Memorization Paradigms:
- Verbatim completion: The prompt is the literal pre-PII context as found in training data.
- Associative reconstruction: The prompt omits the target fact but includes related attributes.
- Cue-free generation: The LLM is tasked with generating plausible instances without contextual clues.
- Membership inference: The model or attack algorithm attempts to discriminate training members among (p,s) pairs, measured by AUROC.

4. Statistical and Analytical Frameworks

CRM invokes specific statistical protocols and analytical formulations:

Metric	Formula/Definition	Primary Use
Overlap Cue	$c(s,p) = \mathrm{LCS}(\nu(s), \nu(p)) / \|\nu(s)\|$	Condition on overlap
CRM Hit Rate	$HR(\tau) = \mathbb{E}[\mathbf{1}_{s\sqsubseteq \hat{s}(p)}\|c(s,p)<\tau]$	Cue-controlled recall
Reconstruction Score	$Recon(\tau) = \mathbb{E}[M(s\|p)\|c(s,p)<\tau]$	Cue-controlled log-likelihood
AUROC (Membership Inf.)	Normalized to $[0.5,1]$ range	Membership inference efficacy

In both perceptual memory and LLMs, regression analyses and ANOVAs are used to dissociate the contributions of intrinsic memorability from attention, depth, and priming, as well as to estimate population-level Bayes Factors quantifying (non-)effects of cue manipulations.

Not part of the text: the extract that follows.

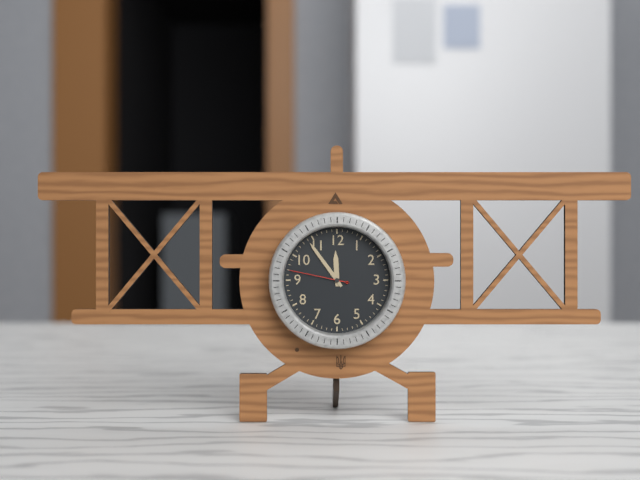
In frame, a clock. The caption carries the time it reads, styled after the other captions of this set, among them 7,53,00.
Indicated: 11,54,47
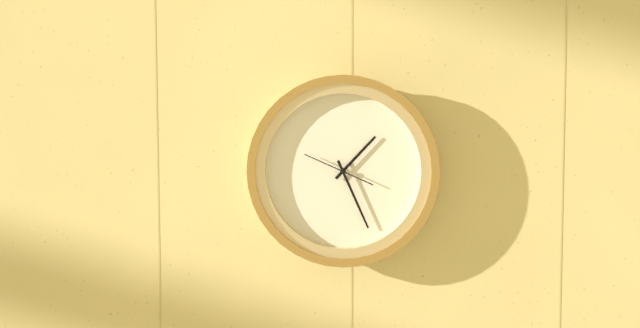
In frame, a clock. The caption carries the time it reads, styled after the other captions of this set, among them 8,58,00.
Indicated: 1,26,49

5. Empirical Findings and Application Domains

Human Memorability:

CRM demonstrates that no experimenter-imposed focus, distraction, or repetition scheme negates the dominant effect of image-driven memorability. This suggests memorability is an orthogonal, robust property—enabling applications in education (designing study materials), interface/layout optimization (icons, signage), marketing (advertising image curation), and media production (storyboarding with lasting impact) (Bainbridge, 2017).

LLM PII Leakage:

CRM analysis across 32 languages and multiple model sizes shows that, under low-cue ( $c(s,p) < 0.5$ ) conditions, hit rates for exact PII extraction are near zero. The true positive rate for membership inference attacks is almost indistinguishable from random guessing (AUROC near 0.5, true positive rates at $FPR=10^{-3}$ near $10^{-3}$ to $10^{-2}$ ), refuting most prior claims of pervasive memorization under real-world (cue-controlled) prompts.

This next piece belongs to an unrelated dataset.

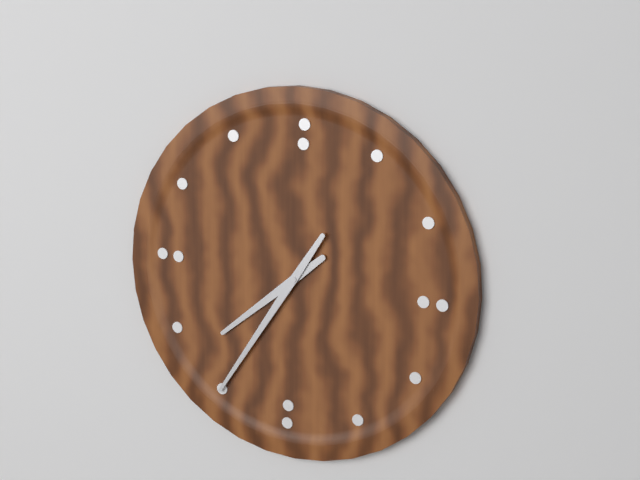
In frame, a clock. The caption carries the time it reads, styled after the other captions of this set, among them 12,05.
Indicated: 7,35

6. Conceptual and Theoretical Implications

CRM enforces that only memory which survives the removal of confounding cues qualifies as genuine. In perceptual science, CRM isolates the intrinsic predictive value of memorability signals ( $M(I)$ ) relative to all known forms of attention and priming, formalized via regression models with coefficients $\beta_\mathrm{exo}\simeq 0$ , $\beta_\mathrm{endo}\simeq 0$ , $\beta_p\simeq 0$ , but $\alpha\gg 0$ for memorability:

$\mathrm{Performance}_t(I) = \sigma [\alpha M(I) + \beta_\mathrm{exo}A_\mathrm{exo}(t,I) + \beta_\mathrm{endo}A_\mathrm{endo}(t,I) + \beta_p P(t,I) + \eta_t]$

In AI privacy evaluation, CRM specifies that privacy risk assessments be predicated only on results that demonstrably exclude prompt-driven pattern completion (Luo et al., 7 Jan 2026). This disambiguation is critical for policy and technical stakeholders to quantify data exposure risk and to design or select memorization evaluation protocols.

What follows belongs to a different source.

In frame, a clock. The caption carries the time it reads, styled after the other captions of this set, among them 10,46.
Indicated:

7. Prospects and Broader Significance

The CRM framework unifies observer-invariant perceptual memory and cue-controlled model memorization evaluation under a single, operationalizable principle: that true memory can be measured only after conditioning out trivial retrieval cues. In applied settings, this approach enables more valid assessments of model privacy risk, more fine-grained behavioral prediction in cognitive science, and optimized control over which content is likely to persist or propagate within user populations. The adoption of CRM or equivalent cue-controlled standards is advocated as fundamental for future work in both human memory and AI privacy domains (Bainbridge, 2017, Luo et al., 7 Jan 2026).